Brussels, 10 Oct 2006
European Commissioner for Science and Research Janez Potocnik highlighted some of the ways in which the Seventh Framework Programme (FP7) will increase the career opportunities and mobility of researchers in Europe and retain the best brains, while on a visit to Zagreb, Croatia, on 9 October,. Speaking at a ceremony to commemorate the Croatian born scientist Nikola Tesla, a world-renowned inventor, physicist, mechanical engineer and electrical engineer, the Commissioner referred to the €4.7 billion 'People' programme in FP7, which he said would enable tens of thousands of researchers to benefit from fellowships for research training. 'These will be for researchers across the board - from those at the beginning of their careers to the more advanced,' he added.
The FP7 programme will also aim to build on efforts undertaken in the Marie Curie Actions to link academia and industry and increase industry participation, 'because mobility needs to be across sectors as well as borders,' noted Mr Potocnik. 'The programme will help with training and career development in different sectors, especially in the private sector.'
On mobility, the Commissioner said that he was aware of the visa problems encountered by researchers from non EU countries. Although this remains the responsibility of individual EU Member States, Mr Potocnik said that he would continue to call for a rapid introduction of measures in line with the 'Researchers' visa' Directive, which foresees the creation of fast track procedures to facilitate the free movement throughout Europe of third country researchers.
To ensure that researchers want to come to Europe and remain here, the Commissioner underlined the importance of creating an environment fit for excellence. 'Researchers are drawn to excellence, whether it's excellent equipment, teachers or conditions. So we are aiming to improve all their areas of interest,' he said.
FP7's 'Capacities' programme will aim to improve the working environment of researchers with the establishment of major new infrastructures. The Commission is also urging EU Member States and their universities and research centres to apply both the European Charter for Researchers and the Code of Conduct. While the Charter provides clear, harmonised principles in the treatment of researchers, the Code is a blueprint for fair recognition of qualification and mobility in recruitment. 'With a fair professional environment, offering good career prospects, more researchers will be enticed to stay, return or come to Europe,' said Mr Potocnik.
On funding, the Commissioner said that while the budget for research had increased by 40% in real terms since the previous framework programme, it still only represented 5% of public research spending in Europe. In order retain researchers in Europe, the Commissioner argued that more funds need to be channelled into research in Europe from public and private sources.
Of the funding which is available to researchers under FP7, the Commissioner pointed to the efforts to ensure that accessing them is made as simple and transparent as possible. The FP7 rules for participation do away with cost models, foresee the creation of a guarantee fund to cover the financial risk of pre-financing without recurring to requesting guarantees from beneficiaries, and clarify the provisions on intellectual property rights.

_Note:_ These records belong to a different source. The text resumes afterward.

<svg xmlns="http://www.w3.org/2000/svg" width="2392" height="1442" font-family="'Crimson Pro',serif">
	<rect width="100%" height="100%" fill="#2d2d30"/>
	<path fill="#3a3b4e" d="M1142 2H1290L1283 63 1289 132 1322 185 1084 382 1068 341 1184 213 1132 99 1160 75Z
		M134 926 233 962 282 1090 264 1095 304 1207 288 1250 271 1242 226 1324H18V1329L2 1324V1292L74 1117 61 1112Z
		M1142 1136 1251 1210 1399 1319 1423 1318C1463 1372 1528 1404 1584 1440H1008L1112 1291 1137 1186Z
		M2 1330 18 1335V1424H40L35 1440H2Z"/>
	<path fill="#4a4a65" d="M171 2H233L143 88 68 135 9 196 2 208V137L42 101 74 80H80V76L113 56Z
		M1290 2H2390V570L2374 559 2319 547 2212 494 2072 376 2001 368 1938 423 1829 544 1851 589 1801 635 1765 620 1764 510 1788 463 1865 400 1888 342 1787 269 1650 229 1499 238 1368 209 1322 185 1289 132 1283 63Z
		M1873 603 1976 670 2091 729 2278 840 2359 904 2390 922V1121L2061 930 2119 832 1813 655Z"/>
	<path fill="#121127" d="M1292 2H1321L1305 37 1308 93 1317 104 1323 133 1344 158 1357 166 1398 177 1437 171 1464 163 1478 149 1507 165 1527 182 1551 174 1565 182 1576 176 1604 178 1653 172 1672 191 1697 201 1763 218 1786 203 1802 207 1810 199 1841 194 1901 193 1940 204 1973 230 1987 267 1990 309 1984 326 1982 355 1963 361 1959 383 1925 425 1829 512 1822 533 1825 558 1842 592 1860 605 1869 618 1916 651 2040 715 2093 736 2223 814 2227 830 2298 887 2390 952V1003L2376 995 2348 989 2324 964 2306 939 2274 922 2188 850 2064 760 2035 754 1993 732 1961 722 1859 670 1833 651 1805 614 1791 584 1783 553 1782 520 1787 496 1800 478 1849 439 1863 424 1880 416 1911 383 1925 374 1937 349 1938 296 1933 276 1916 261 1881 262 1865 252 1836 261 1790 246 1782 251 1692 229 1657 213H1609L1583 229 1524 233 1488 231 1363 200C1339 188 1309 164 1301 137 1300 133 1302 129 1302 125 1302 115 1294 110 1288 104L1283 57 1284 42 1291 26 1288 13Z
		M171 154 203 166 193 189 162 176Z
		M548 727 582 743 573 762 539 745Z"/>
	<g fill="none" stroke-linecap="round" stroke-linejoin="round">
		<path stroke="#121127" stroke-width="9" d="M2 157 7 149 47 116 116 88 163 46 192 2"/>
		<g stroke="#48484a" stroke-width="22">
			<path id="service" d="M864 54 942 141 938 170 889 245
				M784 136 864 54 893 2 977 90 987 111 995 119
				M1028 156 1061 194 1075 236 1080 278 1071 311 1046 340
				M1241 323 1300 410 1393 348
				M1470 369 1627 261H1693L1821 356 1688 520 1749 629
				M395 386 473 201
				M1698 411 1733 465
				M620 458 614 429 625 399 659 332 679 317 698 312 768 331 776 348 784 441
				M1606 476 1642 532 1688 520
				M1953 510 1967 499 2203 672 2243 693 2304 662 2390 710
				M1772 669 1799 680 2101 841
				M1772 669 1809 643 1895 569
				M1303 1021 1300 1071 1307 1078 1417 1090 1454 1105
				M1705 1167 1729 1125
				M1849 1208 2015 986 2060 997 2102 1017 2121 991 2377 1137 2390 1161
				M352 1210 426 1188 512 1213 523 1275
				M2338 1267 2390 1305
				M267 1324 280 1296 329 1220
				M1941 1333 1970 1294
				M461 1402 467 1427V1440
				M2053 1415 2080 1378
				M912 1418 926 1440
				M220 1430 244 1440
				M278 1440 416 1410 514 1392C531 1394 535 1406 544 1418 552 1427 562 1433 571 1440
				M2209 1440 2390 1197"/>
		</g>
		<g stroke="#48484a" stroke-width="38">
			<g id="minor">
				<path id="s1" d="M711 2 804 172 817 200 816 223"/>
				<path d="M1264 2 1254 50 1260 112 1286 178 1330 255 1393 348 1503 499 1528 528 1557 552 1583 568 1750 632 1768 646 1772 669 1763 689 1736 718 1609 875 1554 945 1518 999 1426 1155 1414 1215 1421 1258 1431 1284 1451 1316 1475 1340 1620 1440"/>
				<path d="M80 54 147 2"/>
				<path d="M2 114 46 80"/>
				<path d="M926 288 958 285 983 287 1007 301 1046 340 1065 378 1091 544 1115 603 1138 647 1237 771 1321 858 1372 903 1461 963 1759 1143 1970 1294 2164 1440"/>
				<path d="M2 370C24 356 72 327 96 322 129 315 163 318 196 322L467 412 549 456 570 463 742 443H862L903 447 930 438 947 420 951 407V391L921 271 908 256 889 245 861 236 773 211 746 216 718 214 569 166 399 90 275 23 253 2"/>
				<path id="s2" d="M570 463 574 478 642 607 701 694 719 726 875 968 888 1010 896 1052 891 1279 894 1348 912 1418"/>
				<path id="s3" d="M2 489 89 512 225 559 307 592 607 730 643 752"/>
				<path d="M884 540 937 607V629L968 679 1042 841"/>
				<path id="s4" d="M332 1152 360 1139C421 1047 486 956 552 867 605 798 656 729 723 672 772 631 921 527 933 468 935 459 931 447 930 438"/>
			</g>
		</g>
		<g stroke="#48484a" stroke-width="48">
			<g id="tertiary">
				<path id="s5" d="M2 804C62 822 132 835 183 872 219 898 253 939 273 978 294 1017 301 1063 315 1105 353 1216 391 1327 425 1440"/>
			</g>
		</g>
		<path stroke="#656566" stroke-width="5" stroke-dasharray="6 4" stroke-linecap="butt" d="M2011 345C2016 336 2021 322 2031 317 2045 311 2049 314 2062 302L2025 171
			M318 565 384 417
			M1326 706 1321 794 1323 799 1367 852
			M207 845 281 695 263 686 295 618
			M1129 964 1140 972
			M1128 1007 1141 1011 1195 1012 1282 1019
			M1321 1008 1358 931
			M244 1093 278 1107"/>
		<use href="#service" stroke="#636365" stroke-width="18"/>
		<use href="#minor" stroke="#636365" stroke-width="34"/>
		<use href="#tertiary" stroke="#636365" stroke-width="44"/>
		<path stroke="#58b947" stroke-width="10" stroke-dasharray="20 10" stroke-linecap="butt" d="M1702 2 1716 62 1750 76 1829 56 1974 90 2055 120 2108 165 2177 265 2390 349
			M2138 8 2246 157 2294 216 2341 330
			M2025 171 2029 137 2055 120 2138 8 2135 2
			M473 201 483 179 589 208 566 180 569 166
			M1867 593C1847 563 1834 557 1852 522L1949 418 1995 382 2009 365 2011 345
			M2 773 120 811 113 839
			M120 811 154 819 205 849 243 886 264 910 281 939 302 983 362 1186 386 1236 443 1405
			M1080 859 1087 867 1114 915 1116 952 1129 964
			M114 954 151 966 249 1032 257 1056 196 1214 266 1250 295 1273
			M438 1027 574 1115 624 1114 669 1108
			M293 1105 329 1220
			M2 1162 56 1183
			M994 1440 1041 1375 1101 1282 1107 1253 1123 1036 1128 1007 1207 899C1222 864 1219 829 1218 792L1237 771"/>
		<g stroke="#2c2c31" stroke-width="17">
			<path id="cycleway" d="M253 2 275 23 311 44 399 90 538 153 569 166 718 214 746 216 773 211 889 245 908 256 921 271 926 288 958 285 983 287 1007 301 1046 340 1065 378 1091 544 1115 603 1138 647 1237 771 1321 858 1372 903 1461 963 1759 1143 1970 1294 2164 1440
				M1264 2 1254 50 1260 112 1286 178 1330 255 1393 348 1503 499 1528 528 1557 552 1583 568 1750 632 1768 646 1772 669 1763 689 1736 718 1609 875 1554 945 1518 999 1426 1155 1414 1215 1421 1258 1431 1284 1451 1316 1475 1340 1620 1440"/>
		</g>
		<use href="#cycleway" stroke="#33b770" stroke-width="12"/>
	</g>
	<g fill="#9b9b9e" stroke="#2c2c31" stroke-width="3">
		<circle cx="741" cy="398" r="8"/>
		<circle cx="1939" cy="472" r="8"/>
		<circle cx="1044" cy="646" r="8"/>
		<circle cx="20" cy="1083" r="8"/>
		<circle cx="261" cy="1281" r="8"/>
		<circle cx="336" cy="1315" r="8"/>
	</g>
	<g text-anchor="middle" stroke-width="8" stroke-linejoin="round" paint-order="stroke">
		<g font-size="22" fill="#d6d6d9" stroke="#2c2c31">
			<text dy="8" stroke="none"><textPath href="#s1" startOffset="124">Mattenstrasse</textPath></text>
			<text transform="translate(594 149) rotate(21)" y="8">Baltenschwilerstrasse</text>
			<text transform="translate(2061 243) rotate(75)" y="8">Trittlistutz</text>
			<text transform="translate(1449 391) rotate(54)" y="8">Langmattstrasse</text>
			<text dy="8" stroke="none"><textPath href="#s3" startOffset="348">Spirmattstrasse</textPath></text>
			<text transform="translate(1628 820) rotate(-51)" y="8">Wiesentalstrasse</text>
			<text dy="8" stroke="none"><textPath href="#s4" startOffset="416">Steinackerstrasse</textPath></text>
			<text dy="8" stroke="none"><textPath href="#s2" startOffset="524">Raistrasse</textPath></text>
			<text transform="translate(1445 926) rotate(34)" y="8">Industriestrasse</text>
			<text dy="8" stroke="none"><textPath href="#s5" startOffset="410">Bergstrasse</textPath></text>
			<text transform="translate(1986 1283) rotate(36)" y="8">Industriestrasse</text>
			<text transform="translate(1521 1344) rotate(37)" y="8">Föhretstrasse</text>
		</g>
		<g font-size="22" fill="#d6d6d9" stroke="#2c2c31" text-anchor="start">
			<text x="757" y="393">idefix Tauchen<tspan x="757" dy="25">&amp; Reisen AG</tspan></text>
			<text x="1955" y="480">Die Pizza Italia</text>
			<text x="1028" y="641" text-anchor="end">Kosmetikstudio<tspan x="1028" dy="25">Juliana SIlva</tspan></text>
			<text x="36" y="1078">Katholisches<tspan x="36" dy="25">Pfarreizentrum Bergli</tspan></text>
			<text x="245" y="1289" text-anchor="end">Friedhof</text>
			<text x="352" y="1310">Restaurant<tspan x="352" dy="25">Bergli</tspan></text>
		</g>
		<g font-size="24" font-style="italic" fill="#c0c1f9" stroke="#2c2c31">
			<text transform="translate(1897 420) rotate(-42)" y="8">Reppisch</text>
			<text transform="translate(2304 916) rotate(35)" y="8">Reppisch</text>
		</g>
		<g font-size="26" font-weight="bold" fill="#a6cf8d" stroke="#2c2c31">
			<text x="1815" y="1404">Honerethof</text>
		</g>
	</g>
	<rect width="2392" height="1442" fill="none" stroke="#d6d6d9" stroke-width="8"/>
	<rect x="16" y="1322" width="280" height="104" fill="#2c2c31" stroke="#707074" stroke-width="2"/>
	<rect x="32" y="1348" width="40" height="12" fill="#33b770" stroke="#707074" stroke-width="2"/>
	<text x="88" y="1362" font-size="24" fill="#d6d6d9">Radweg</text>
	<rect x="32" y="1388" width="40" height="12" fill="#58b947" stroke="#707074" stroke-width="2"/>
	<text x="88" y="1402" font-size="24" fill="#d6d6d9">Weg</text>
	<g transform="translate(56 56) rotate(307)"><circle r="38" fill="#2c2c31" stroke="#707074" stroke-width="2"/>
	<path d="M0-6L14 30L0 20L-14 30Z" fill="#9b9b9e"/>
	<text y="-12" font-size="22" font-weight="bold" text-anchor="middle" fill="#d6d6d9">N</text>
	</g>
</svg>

In addition, simplification will also be implemented through: rationalising the number of audit certificates and reports, which in turn should ease the path of payments; 'Commission rules' to regulate and harmonise submission, selection and evaluation procedures; and, finally, measures affecting the internal working of the Commission services such as the establishment of a Single Registration Facility for proposers.
'With all of this I sincerely hope to simplify the life of researchers when they participate in FP7, so that they can concentrate in what they best do: research,' said the Commissioner.